• Work instructions
Only the lines from the one with "Für alle diejenigen, die" to the end of the data below should be given again, exactly as written.

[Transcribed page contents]
********************

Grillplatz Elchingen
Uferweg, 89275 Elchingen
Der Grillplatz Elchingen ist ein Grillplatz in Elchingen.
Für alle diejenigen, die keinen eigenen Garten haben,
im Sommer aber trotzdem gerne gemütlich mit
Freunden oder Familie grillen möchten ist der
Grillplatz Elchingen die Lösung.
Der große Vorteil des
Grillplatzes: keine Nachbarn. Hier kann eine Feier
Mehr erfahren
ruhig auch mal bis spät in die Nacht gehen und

********************

• Written solution
Für alle diejenigen, die keinen eigenen Garten haben,
im Sommer aber trotzdem gerne gemütlich mit
Freunden oder Familie grillen möchten ist der
Grillplatz Elchingen die Lösung.
Der große Vorteil des
Grillplatzes: keine Nachbarn. Hier kann eine Feier
Mehr erfahren
ruhig auch mal bis spät in die Nacht gehen und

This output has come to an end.